● **Texto de estudio**
· · · · ·

Índice de libros prohibidos por el Vaticano, 1564.

Todos sabemos que hay cosas que detestamos escuchar, opiniones que juzgamos deleznables, palabras que nos ofenden profundamente. La pregunta, la única pregunta verdadera es si estamos dispuestos a prohibir o perseguir esas palabras y a quien las dice o las escribe, y pagar el precio por hacerlo. Todos podemos imaginar una línea a partir de la cual se podría empezar a prohibir la libre expresión; pero una vez que se abre la veda y prohibimos o coartamos lo que nos ofende a nosotros, también se hace posible que se prohíba y coarte lo que ofende a otros. Y muchas de las ideas que consideramos importantes y valiosas y que merecen ser difundidas seguramente son ofensivas para alguien más y por tanto son susceptibles de ser prohibidas y coartadas con la misma legitimidad.

Podría parecer increíble, pero este debate ya estaría esencialmente zanjado desde la Ilustración, al menos en lo teórico... considerando que antes de ella la sola idea de discurrir y hablar libremente era anatema para la sociedad y sus poderes, como lo atestigua la ejecución de Giordano Bruno en el año l600 por pensar libremente -y cuestionar- cosas como la virginidad de María, la Santísima Trinidad, la divinidad de Cristo, la existencia del Espíritu Santo y otras cosas que era obligatorio, si no creer, al menos decir que se creían... y guardarse las opiniones propias.

· · · · ·

Vuelve a escribir el pasaje del texto de estudio que comienza en las palabras "Índice de libros" y termina tras "la misma legitimidad.", sustituyendo "palabras" por "expresiones". Las filas proceden de una fuente distinta al texto de estudio.

· · · · ·

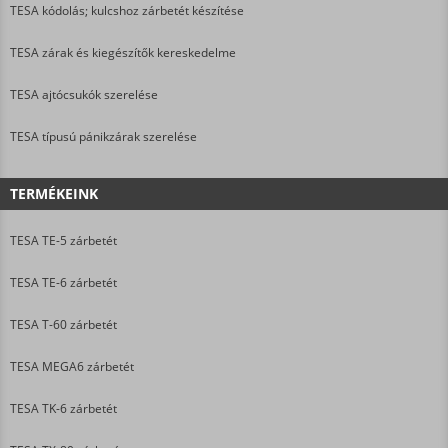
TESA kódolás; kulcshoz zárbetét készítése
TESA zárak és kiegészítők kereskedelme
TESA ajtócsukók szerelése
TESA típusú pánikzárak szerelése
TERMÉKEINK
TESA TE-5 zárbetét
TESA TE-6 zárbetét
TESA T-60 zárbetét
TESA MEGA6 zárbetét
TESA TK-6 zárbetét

· · · · ·

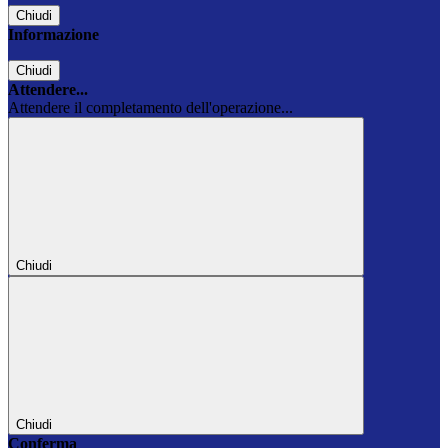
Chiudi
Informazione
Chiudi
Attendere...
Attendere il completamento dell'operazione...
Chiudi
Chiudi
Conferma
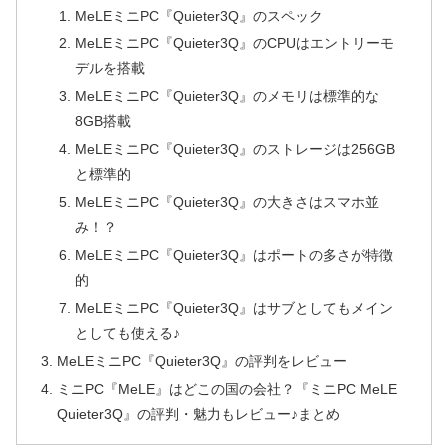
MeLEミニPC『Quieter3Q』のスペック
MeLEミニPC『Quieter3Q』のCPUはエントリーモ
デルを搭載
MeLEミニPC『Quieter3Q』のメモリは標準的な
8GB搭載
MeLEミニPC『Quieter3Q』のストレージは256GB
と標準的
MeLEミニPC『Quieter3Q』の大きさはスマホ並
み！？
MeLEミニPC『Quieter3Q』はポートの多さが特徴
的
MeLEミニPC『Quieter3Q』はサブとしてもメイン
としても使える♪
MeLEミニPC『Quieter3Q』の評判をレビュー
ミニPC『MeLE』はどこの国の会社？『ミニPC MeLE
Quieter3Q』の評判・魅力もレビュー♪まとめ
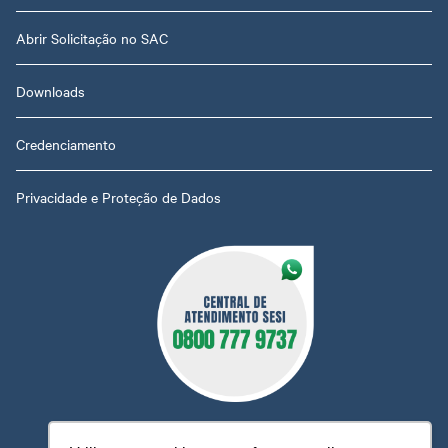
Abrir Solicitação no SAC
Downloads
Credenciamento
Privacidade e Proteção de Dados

· · · · ·

● **Respuesta escrita**
Índice de libros prohibidos por el Vaticano, 1564.

Todos sabemos que hay cosas que detestamos escuchar, opiniones que juzgamos deleznables, expresiones que nos ofenden profundamente. La pregunta, la única pregunta verdadera es si estamos dispuestos a prohibir o perseguir esas expresiones y a quien las dice o las escribe, y pagar el precio por hacerlo. Todos podemos imaginar una línea a partir de la cual se podría empezar a prohibir la libre expresión; pero una vez que se abre la veda y prohibimos o coartamos lo que nos ofende a nosotros, también se hace posible que se prohíba y coarte lo que ofende a otros. Y muchas de las ideas que consideramos importantes y valiosas y que merecen ser difundidas seguramente son ofensivas para alguien más y por tanto son susceptibles de ser prohibidas y coartadas con la misma legitimidad.